Some gcc targets have done this in the past.  There are command-line
options to do that, but using attributes you have to handle cross-ABI
compilation.

However, I don't see this being done in the upstream gcc.

Keep in mind the runway that we'll need, though.

	-hpa



^ permalink raw reply	[flat|nested] 19+ messages in thread

* Re: gcc feature request / RFC: extra clobbered regs
  2015-06-30 21:22 gcc feature request / RFC: extra clobbered regs Andy Lutomirski
  2015-06-30 21:32 ` H. Peter Anvin
@ 2015-06-30 21:37 ` Jakub Jelinek
  2015-06-30 21:41   ` H. Peter Anvin
  2015-07-01 15:23   ` Vladimir Makarov
  1 sibling, 2 replies; 19+ messages in thread
From: Jakub Jelinek @ 2015-06-30 21:37 UTC (permalink / raw)
  To: Andy Lutomirski
  Cc: gcc, linux-kernel@vger.kernel.org, Linus Torvalds, H. Peter Anvin,
	Ingo Molnar, Thomas Gleixner, Vladimir Makarov

On Tue, Jun 30, 2015 at 02:22:33PM -0700, Andy Lutomirski wrote:
> I'm working on a massive set of cleanups to Linux's syscall handling.
> We currently have a nasty optimization in which we don't save rbx,
> rbp, r12, r13, r14, and r15 on x86_64 before calling C functions.
> This works, but it makes the code a huge mess.  I'd rather save all
> regs in asm and then call C code.
> 
> Unfortunately, this will add five cycles (on SNB) to one of the
> hottest paths in the kernel.  To counteract it, I have a gcc feature
> request that might not be all that crazy.  When writing C functions
> intended to be called from asm, what if we could do:
> 
> __attribute__((extra_clobber("rbx", "rbp", "r12", "r13", "r14",
> "r15"))) void func(void);
> 
> This will save enough pushes and pops that it could easily give us our
> five cycles back and then some.  It's also easy to be compatible with
> old GCC versions -- we could just omit the attribute, since preserving
> a register is always safe.

**Using the information:**
(a) Answer these questions using the mailing-list thread, one line per answer, marked (i), (ii), (iii):
(i) How many cycles on SNB would saving all regs in asm add?
(ii) Which registers are currently not saved on x86_64 before calling C functions?
(iii) Who sent the message dated 2015-06-30 21:37 UTC?
(b) Retype the mailing-list thread from "Some gcc targets" to "the upstream gcc.", with no changes.
(c) Translate this sentence from the mailing-list thread into Spanish: "I'm working on a massive set of cleanups to Linux's syscall handling."

**Excerpted data:**
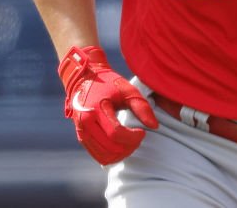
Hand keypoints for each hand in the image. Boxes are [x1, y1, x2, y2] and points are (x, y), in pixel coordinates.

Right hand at [58, 46, 158, 164]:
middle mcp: (86, 122)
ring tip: (130, 143)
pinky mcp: (82, 137)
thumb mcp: (127, 90)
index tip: (142, 132)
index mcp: (96, 108)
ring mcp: (82, 131)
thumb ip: (142, 107)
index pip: (116, 133)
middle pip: (111, 147)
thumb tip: (154, 126)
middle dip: (129, 146)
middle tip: (138, 137)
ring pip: (104, 155)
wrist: (85, 80)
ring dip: (122, 154)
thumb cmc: (109, 84)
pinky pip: (98, 155)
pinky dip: (112, 156)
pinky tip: (121, 147)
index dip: (133, 137)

**Answers below:**
(a)
(i) Five
(ii) rbx, rbp, r12, r13, r14, and r15
(iii) Jakub Jelinek

(b)
Some gcc targets have done this in the past.  There are command-line
options to do that, but using attributes you have to handle cross-ABI
compilation.

However, I don't see this being done in the upstream gcc.

(c) Estoy trabajando en un conjunto masivo de limpiezas del manejo de llamadas al sistema de Linux.